Keep VXLAN VNIs documented somewhere outside Proxmox — a spreadsheet, a wiki page, whatever you'll actually maintain. Once you have a handful of zones and VNets across a cluster, remembering which VNI maps to which environment by memory stops working.

Use a dedicated NIC or VLAN for the VXLAN underlay traffic where the hardware allows it, separate from management traffic and separate from storage replication. VXLAN encapsulation overhead plus a busy migration network is a good way to introduce intermittent packet loss that's miserable to diagnose later.

Set the zone MTU deliberately and write down the physical MTU it was calculated from. When someone eventually changes a switch config or adds jumbo frames on the underlay, that MTU needs updating too, and it's not obvious from the GUI that the two are linked.

For anything beyond a lab, prefer EVPN zones over plain VXLAN once your peer count grows.
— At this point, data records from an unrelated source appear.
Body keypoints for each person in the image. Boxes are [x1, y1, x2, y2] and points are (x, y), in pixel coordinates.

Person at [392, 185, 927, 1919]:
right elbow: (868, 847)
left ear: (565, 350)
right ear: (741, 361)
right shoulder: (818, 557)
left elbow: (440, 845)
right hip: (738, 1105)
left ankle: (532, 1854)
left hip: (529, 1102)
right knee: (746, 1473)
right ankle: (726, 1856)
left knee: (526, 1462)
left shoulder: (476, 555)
The static peer list on a VXLAN zone is fine for three or four nodes; past that, the maintenance burden of updating it every time the cluster changes outweighs the simplicity of not running BGP.

Test the fragmentation-boundary ping (ping -M do -s <mtu-28>) as part of your rollout checklist, not just when something breaks. It takes ten seconds and catches the single most common misconfiguration before a workload ever gets deployed on the VNet.
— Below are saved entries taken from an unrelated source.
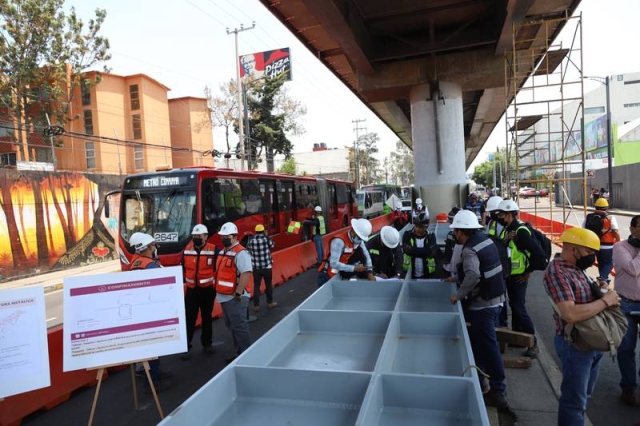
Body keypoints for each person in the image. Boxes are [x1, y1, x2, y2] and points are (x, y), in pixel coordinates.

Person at [543, 227, 621, 426]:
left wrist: (601, 291)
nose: (593, 258)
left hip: (589, 344)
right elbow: (570, 314)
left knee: (583, 395)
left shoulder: (576, 269)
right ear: (574, 250)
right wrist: (606, 301)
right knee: (574, 402)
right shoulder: (558, 273)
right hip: (574, 345)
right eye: (589, 252)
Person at [448, 210, 509, 409]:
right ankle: (483, 381)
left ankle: (498, 390)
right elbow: (480, 270)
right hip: (497, 299)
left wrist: (458, 294)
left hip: (483, 305)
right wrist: (456, 278)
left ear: (461, 231)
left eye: (456, 230)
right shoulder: (485, 241)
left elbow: (473, 275)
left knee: (488, 347)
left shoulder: (468, 250)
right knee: (481, 344)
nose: (455, 234)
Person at [496, 199, 547, 358]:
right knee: (515, 306)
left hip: (519, 277)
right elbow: (503, 250)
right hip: (509, 276)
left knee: (519, 308)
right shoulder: (507, 230)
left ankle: (533, 343)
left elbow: (539, 255)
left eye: (503, 215)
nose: (501, 218)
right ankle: (519, 338)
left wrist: (528, 272)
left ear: (511, 214)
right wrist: (506, 240)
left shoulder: (521, 231)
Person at [129, 232, 172, 393]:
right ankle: (152, 382)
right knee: (153, 347)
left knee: (151, 348)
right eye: (153, 245)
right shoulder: (150, 266)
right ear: (146, 248)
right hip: (152, 311)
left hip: (142, 311)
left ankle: (156, 374)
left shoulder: (136, 263)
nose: (155, 248)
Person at [214, 222, 253, 363]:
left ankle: (248, 358)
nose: (224, 238)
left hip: (235, 298)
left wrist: (238, 293)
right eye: (222, 236)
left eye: (227, 236)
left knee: (240, 328)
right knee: (234, 327)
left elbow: (246, 273)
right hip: (224, 297)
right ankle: (239, 355)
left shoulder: (241, 253)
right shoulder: (223, 252)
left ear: (235, 237)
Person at [180, 224, 219, 361]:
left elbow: (218, 268)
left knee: (206, 317)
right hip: (191, 290)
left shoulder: (214, 250)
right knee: (189, 319)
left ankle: (207, 344)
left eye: (199, 236)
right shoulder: (186, 250)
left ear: (206, 237)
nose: (196, 238)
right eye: (195, 236)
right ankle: (185, 347)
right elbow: (182, 267)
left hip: (207, 290)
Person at [612, 214, 640, 407]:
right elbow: (632, 269)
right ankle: (628, 387)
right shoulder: (620, 247)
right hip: (626, 303)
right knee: (626, 347)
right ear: (631, 228)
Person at [317, 218, 375, 286]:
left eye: (362, 239)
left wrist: (370, 271)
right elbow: (333, 263)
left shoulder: (358, 241)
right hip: (326, 276)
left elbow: (366, 254)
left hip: (339, 275)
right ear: (353, 232)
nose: (360, 241)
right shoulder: (339, 241)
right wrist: (354, 268)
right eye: (359, 238)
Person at [583, 197, 620, 282]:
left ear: (595, 207)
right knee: (609, 263)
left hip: (595, 245)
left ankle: (603, 278)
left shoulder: (589, 217)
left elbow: (584, 229)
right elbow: (615, 232)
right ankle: (603, 278)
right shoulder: (610, 218)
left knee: (601, 262)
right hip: (607, 245)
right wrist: (619, 243)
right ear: (606, 207)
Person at [247, 224, 277, 312]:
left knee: (256, 286)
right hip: (267, 267)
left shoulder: (251, 240)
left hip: (256, 267)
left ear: (255, 231)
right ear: (264, 231)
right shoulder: (266, 239)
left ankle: (256, 305)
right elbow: (272, 245)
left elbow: (248, 250)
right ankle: (270, 303)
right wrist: (266, 236)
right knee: (268, 285)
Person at [402, 212, 440, 279]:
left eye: (421, 227)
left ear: (426, 226)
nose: (418, 229)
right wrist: (425, 251)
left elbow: (430, 252)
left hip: (427, 274)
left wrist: (412, 250)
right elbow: (406, 250)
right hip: (410, 274)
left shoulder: (431, 236)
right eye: (416, 226)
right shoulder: (407, 235)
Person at [442, 207, 461, 278]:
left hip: (461, 271)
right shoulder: (450, 234)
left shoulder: (465, 237)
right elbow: (448, 251)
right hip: (450, 268)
If you're stretching a VXLAN zone across sites over the public internet or an untrusted WAN, put a WireGuard tunnel underneath it and encapsulate VXLAN inside that. Proxmox VE 9.2's SDN fabric options can help set up WireGuard as an underlay fabric directly, which saves you from hand-rolling the tunnel interfaces yourself.

FAQ

Does VXLAN require multicast on the physical switches?
No. Proxmox VE's VXLAN zones use statically configured unicast peers, not multicast group discovery, so there's nothing special required from the switch fabric beyond routing UDP traffic between the peer IPs.

Can I mix VXLAN VNets and regular VLAN-aware bridges on the same node?
Yes, they coexist without conflict. A VM can even have separate NICs on each type if it needs to reach both a local VLAN segment and a cluster-wide overlay.

What happens to VXLAN connectivity during a live migration?
Nothing special — the VNet is present on every node in the zone's peer list, so the VM's network config follows it during migration exactly like a local bridge would, as long as the destination node is also in the peer list.

Is there a limit to how many VXLAN zones I can run on one cluster?
No hard limit enforced by Proxmox, though each VNI needs to be unique within its zone and you'll want to keep the total number of zones manageable for your own sanity when auditing peer lists.

Do I need a Subnet object if I'm managing IPs on guests manually?
No. Subnets are optional and mainly useful if you want Proxmox's IPAM to hand out addresses or you need SNAT for outbound guest traffic. A VNet works fine as a pure Layer 2 segment without one.

Why does the GUI show my zone as applied even though it's broken?
"Applied" just means the configuration was pushed to the nodes successfully — it doesn't validate reachability between peers or confirm the underlay firewall allows the traffic through. That validation is on you.

Conclusion

VXLAN zones turn a routed, multi-site, or VLAN-exhausted underlay into something that looks and behaves like a flat switch to your guests, and once it's working correctly it's genuinely low-maintenance. The three failure points — MTU, peer lists, and firewall rules on port 4789 — cover almost every problem you'll run into, and all three are quick to check with the commands above once you know to look for them. Build the habit of validating MTU and peer reachability as part of your rollout instead of after a user reports a hung SSH session, and this becomes one of the more reliable pieces of a Proxmox SDN deployment rather than a recurring source of tickets.